Gebete von Augustinus
Augustinus, der 354-430 nach Christus gelebt hat, war ein grosser Gottsucher und Menschenkenner. Er hat heute einen eher zweifelhaften Ruf wegen seiner Nähe zu Platon und der damit verbundenen Körper- und Lustfeindlichkeit. Aber seine Gebete sind trotzdem etwas vom schönsten und tiefsten, das es gibt:
Christus, dein Licht verklärt unsre Schatten,
lasse nicht zu, dass das Dunkel zu uns spricht!
Christus, dein Licht erstrahlt auf der Erde,
und du sagst uns: Auch ihr seid das Licht!
Gross bist du, Herr...
Denn geschaffen hast du uns zu dir,
und ruhelos ist unser Herz,
bis dass es seine Ruhe hat in dir.
Du hast gerufen, geschrieen und meine Taubheit übertönt.
Du hast geleuchtet, gelodert und meine Blindheit überstrahlt.
Du hast deinen Duft verbreitet, ich habe einen tiefen Atemzug genommen,
und jetzt lechze ich nach dir.
Ich habe dich geschmeckt,
und jetzt habe ich Hunger und Durst.
Du hast mich berührt,
und jetzt brennt in mir das Verlangen nach deinem Frieden.
Herr, mein Gott,
du kennst meine Kraft, hilf meiner Schwachheit auf.
Bist du mir Stärke, so bin ich wahrhaft stark.
Verlasse ich mich auf eigene Kraft, so bin ich kraftlos.
Dich, o Herr, kann nur verlieren, wer dich verlässt.
Meine ganze Hoffnung ruht auf deinem Erbarmen.
Herr, mein Gott, Du, die eine Hoffnung, die ich habe,
erhöre mich, dass ich nicht müde werde, nach Dir zu fragen,
sondern allzeit brennend nach Deinem Antlitz suche.
Gib Du mir Kraft, nach Dir zu fragen,
denn Du liessest Dich finden und gabst mir Hoffnung,
Dich immer mehr zu finden.
Vor Dir ist meine Stärke, vor Dir ist meine Schwachheit.
Jene bewahre, dieser hilf auf.
Vor Dir ist mein Wissen, vor Dir ist mein Unwissen.
Wo Du mir auftust, nimm mich auf, wenn ich eintrete.
Wo Du verschlossen hältst, tu mir auf, wenn ich anklopfe.
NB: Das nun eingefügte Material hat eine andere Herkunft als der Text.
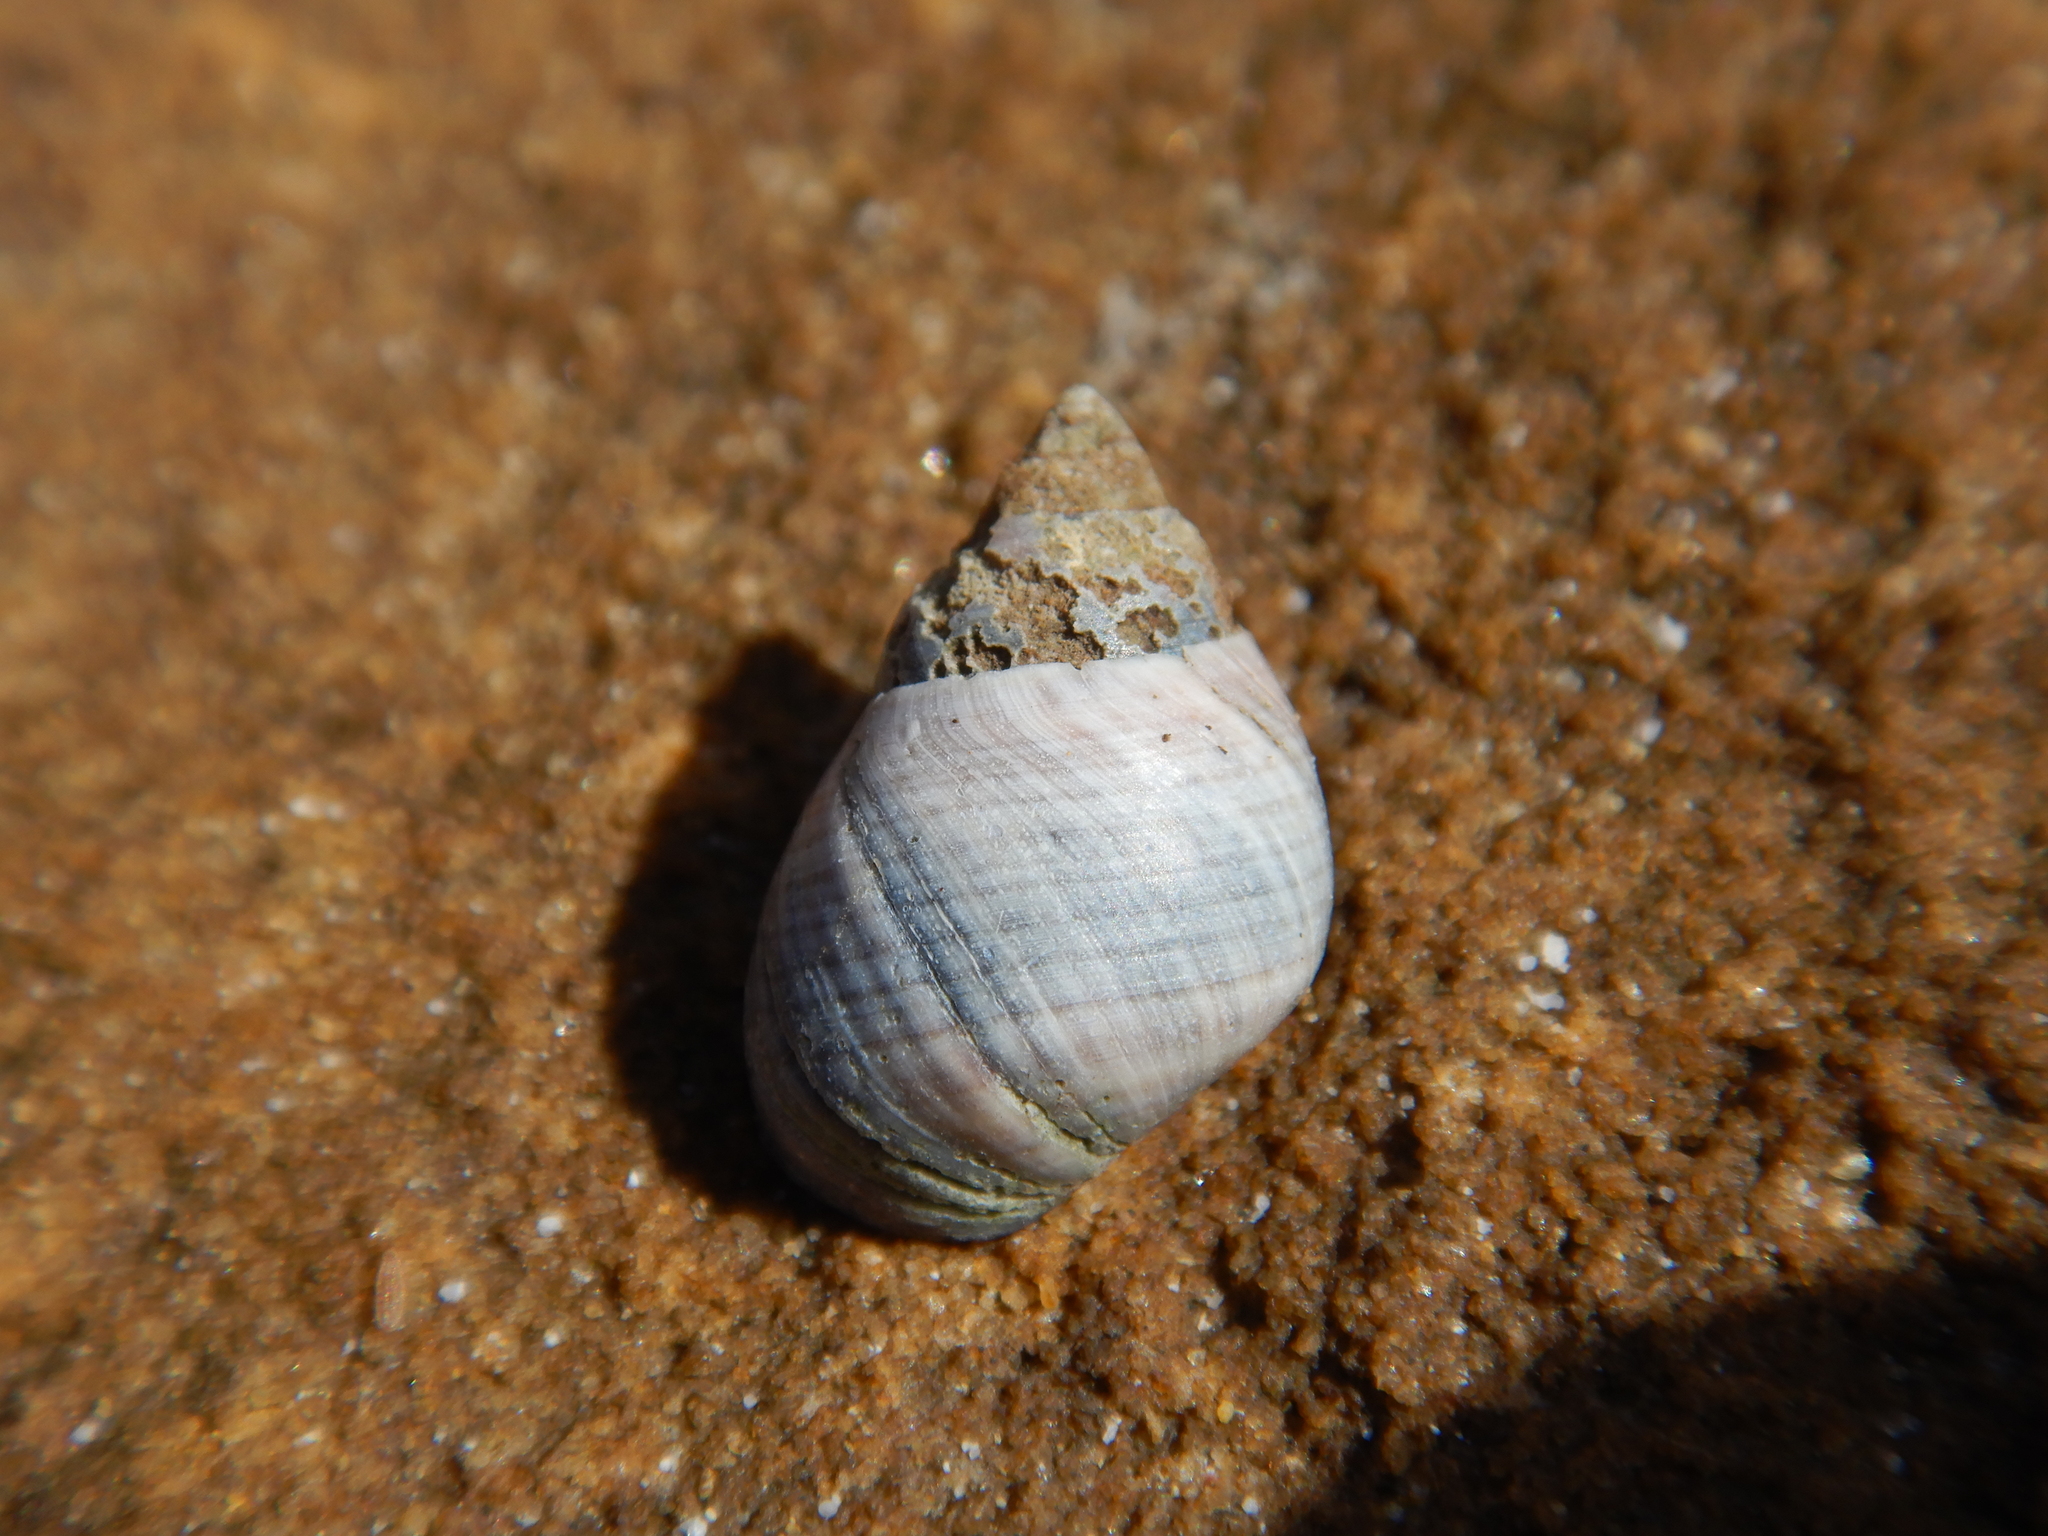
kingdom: Animalia
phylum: Mollusca
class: Gastropoda
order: Littorinimorpha
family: Littorinidae
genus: Austrolittorina
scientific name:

Dich will ich im Sinn haben, Dich verstehen, Dich lieben.
Das alles mehre in mir, bis Du mich umgestaltest zur Vollendung.
Atme in mir, Heiliger Geist, dass ich Heiliges denke.
Treibe mich, Heiliger Geist, dass ich Heiliges tue.
Locke mich, Heiliger Geist, dass ich Heiliges liebe.
Stärke mich, Heiliger Geist, dass ich das Heilige behüte.
Hüte mich, Heiliger Geist, dass ich das Heilige nimmer verliere.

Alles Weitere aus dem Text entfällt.